No recorte por escolaridade, os trabalhadores com ensino fundamental completo ou médio incompleto que atuavam por aplicativos tiveram renda até 50% superior à média nacional. No entanto, a realidade se inverte para aqueles com ensino superior completo: entre esses, os plataformizados ganharam 29,8% a menos (R$ 4.263) do que os não plataformizados (R$ 6.072).
Segundo o analista do IBGE, Gustavo Fontes, esse dado pode indicar que muitos trabalhadores com formação universitária não encontraram vagas em sua área de atuação e recorreram às plataformas como alternativa de renda. “A gente sabe que tem pessoa formada em engenharia e que está dirigindo por aplicativo”, exemplificou.
Informalidade e falta de proteção social
A informalidade entre os trabalhadores por aplicativos é significativamente mais alta do que entre os demais ocupados. Cerca de 71,7% dos plataformizados atuam sem carteira assinada ou sem CNPJ, contra 43,8% dos não plataformizados.
A contribuição para a previdência social também é menor: apenas 35,9% dos plataformizados contribuem, enquanto entre os não plataformizados esse índice chega a 61,9%.
Motoristas e motociclistas por aplicativo
O levantamento também detalhou o cenário de motoristas e motociclistas:
- Motoristas: o Brasil tinha, em 2024, 1,9 milhão de motoristas ocupados, sendo 43,8% deles (824 mil) atuando por aplicativos. Esses profissionais tiveram renda média de R$ 2.766, R$ 341 a mais que os motoristas não plataformizados (R$ 2.425).

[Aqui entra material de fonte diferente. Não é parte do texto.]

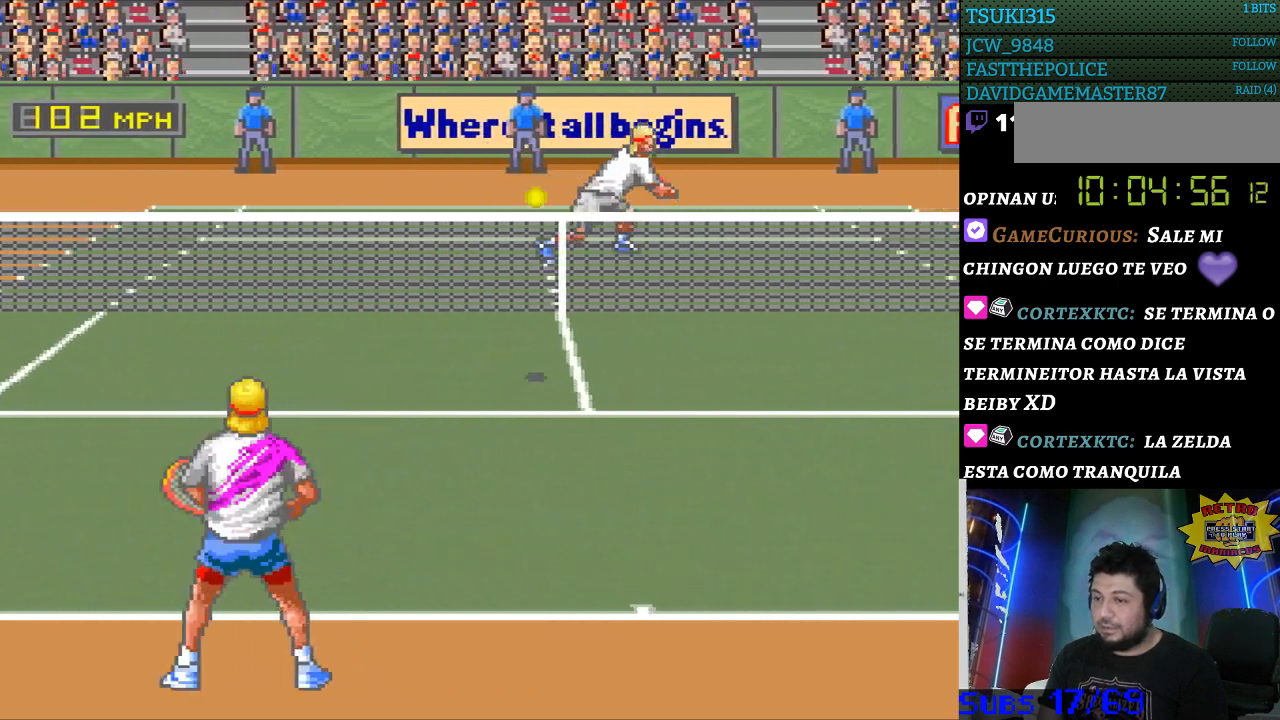
{"buttons": ["DPAD_RIGHT"], "events": []}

Porém, trabalharam em média 45,9 horas por semana, cinco horas a mais do que os demais. O rendimento por hora ficou em R$ 13,9 — acima dos não plataformizados informais (R$ 13,7), mas abaixo dos formais (R$ 14,7). Apenas 25,7% dos motoristas por app contribuíam para a previdência, e a informalidade atingia 83,6% deles.
- Motociclistas: dos 1,1 milhão de ocupados com motos, 351 mil (33,5%) trabalhavam por meio de apps — um salto em relação a 2022 (21,9%). A renda média dos motociclistas plataformizados foi de R$ 2.119, 28,2% acima dos demais (R$ 1.653). A jornada também foi mais longa: 45,2 horas semanais, contra 41,3 dos não plataformizados. A hora trabalhada dos motociclistas por app foi avaliada em R$ 10,8, acima até dos formalizados fora das plataformas (R$ 10,6/hora). Apenas 21,6% contribuíam para a previdência, e a informalidade atingia 84,3% do grupo.
O estudo considera apenas pessoas que têm os aplicativos como atividade principal, não incluindo quem realiza bicos esporádicos para complementar a renda.
A alta informalidade e a falta de proteção social reacendem a discussão sobre o vínculo empregatício entre plataformas digitais e trabalhadores. Representantes das categorias, como motoristas e entregadores, defendem o reconhecimento do vínculo para evitar a precarização do trabalho — argumento rebatido pelas empresas do setor.
A questão está sendo analisada pelo Supremo Tribunal Federal (STF), que deve retomar o julgamento no início de novembro. A Procuradoria-Geral da República (PGR) se manifestou contrária ao reconhecimento do vínculo formal.
A pesquisa do IBGE revela um retrato complexo do trabalho por aplicativo no Brasil: embora ofereça rendimento mensal superior em muitos casos, o modelo está associado a maiores jornadas, menor remuneração por hora, alta informalidade e baixa proteção previdenciária. O crescimento da plataformização do trabalho, especialmente entre profissionais com menor escolaridade ou sem alternativa no mercado formal, desafia políticas públicas e reacende o debate sobre direitos trabalhistas no ambiente digital.